Он засмеялся гмыкающим смехом, порывисто остановил Андрея нажатием на плечо, шагнул к забору и сильными рывками раздвинул с треском две доски, скомандовал:

- А ну, ныряй в дыру, пока я пьяный и добрый! Ну, что стоишь, как у жениха на свадьбе! Ныряй и дуй, ползи, вали, как страус, мотай отсюда со всех ног, чтоб задница сверкала! Только патрулям не попадайся! Они тебя обратно сюда притащат, а уж тогда не жди добра! Будь здоров, не кашляй!

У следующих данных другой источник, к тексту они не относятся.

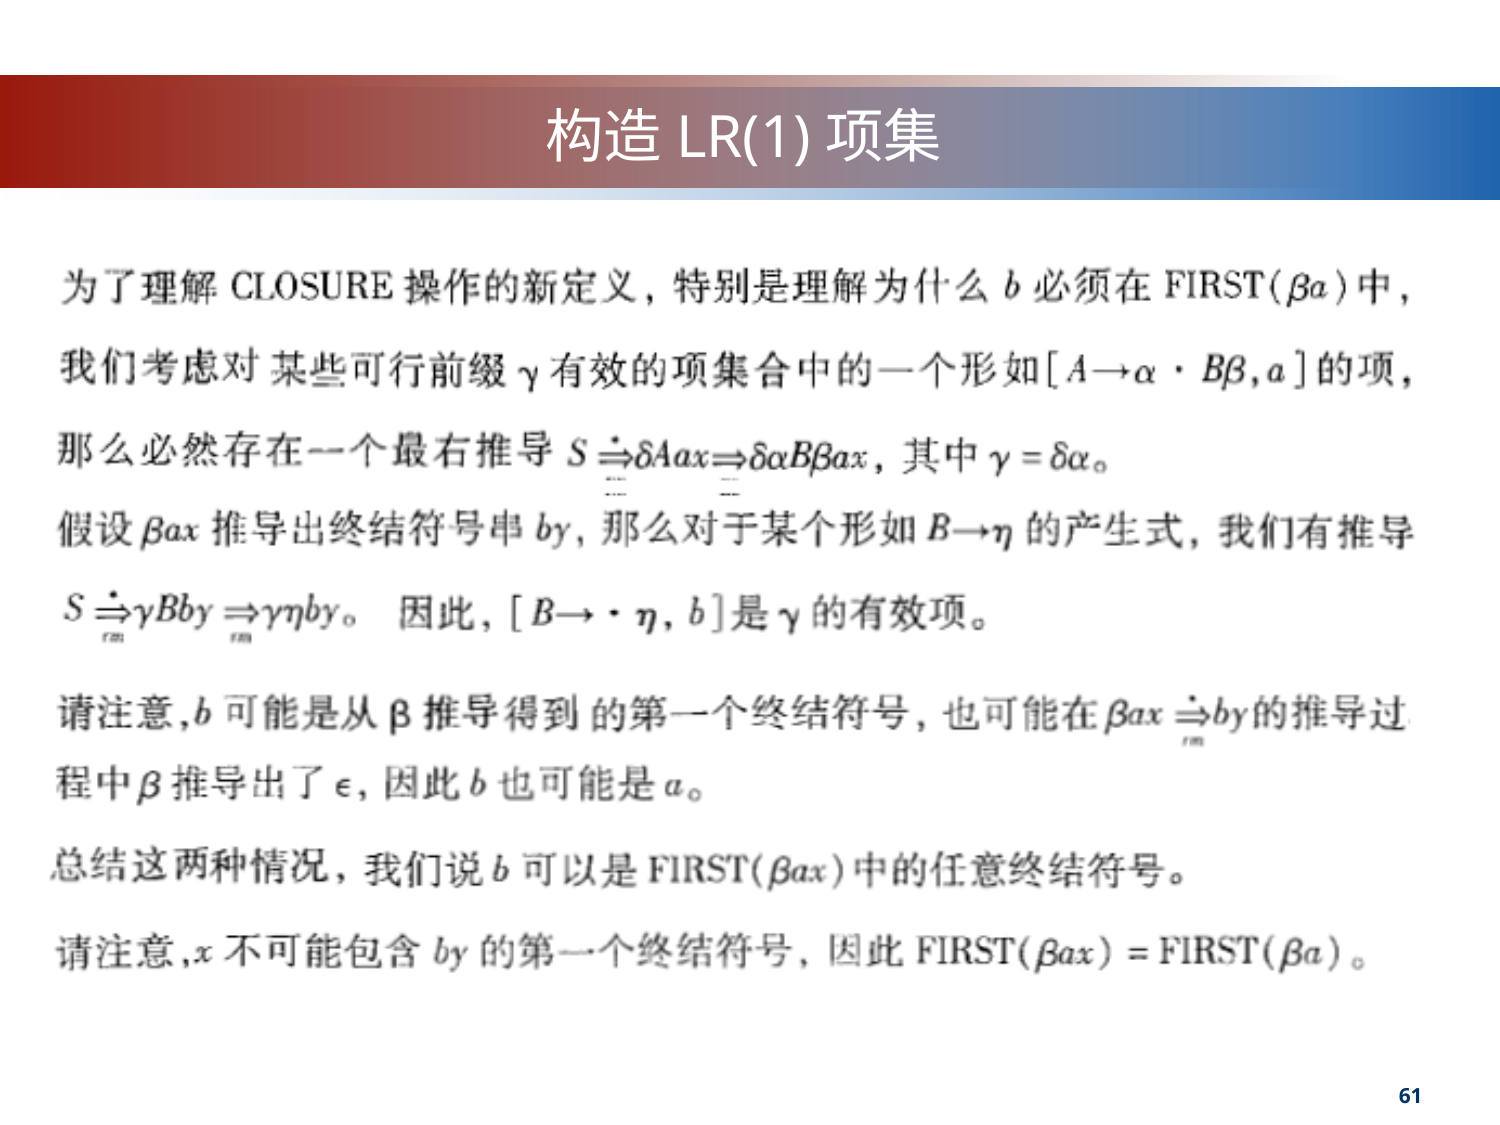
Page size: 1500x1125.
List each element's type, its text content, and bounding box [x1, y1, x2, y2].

title 构造LR(1)项集 [137, 87, 1350, 180]
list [44, 249, 1437, 1026]
slide_number 61 [1087, 1074, 1438, 1117]
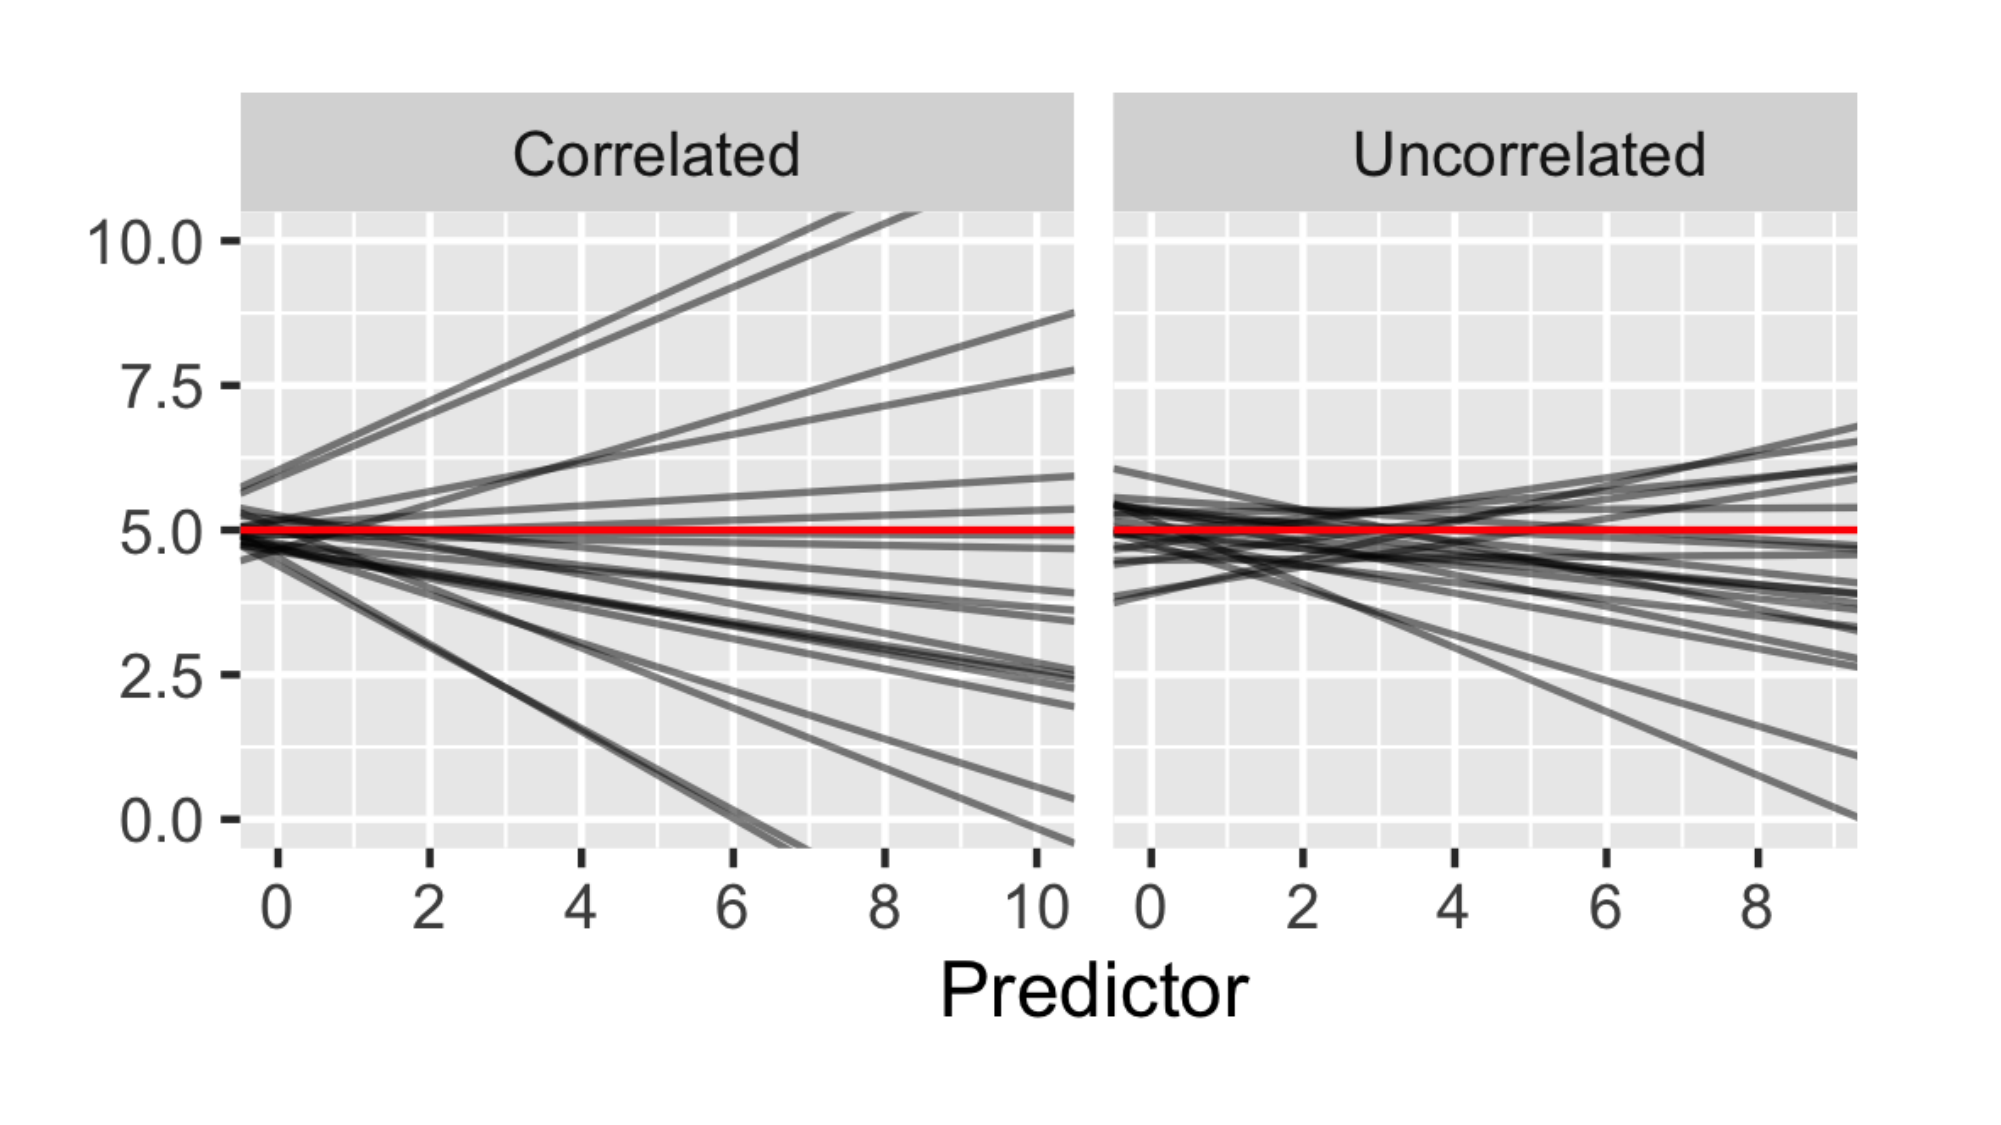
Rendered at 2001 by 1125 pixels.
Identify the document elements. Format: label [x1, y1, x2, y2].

list [51, 54, 1858, 1071]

Когда Андрей, еще не веря в свободу, в счастливый поворот случайности, пролез через дыру в заборе и увидел сереющую дорогу, свет в окнах, тополя в темном переулке, он не устоял на подломившихся ногах, скатился в канаву, в колкую, забросанную осколками кирпичей сырую траву, и тут от боли мгновенно не смог подняться. В голове все гремел, стучал поезд на стыках, а сверху от забора достиг через грохот басовитый голос:

- А ты - самозванец, журналист! Демидов не твой родственник! Соврал мне... Твое удостоверение личности оставлю на память! Будь здоров, Демидов!..

Часа два он выходил к Москве, плутал на окраине, в бессилии спотыкался, падал, садился на землю у заборов, прятался в тени домов, заметив впереди неразборчивое движение в переулках (или это чудилось ему), вокруг ни звука, ни прохожих, ни проезжих машин. Переводя дыхание, он прислонялся спиной к тополям и сквозь еще не ослабевший вкус крови улавливал запах осени, мокрых листьев, и тогда вдруг жаркой волной омывало его желание жить: что ж, это было везение, это счастливая судьба непредвиденно подарила ему в сером свитере странного милиционера, читавшего Достоевского и малевавшего на картоне, и нужно было поблагодарить своего ангела-спасителя хоть одним словом, но он не успел поблагодарить.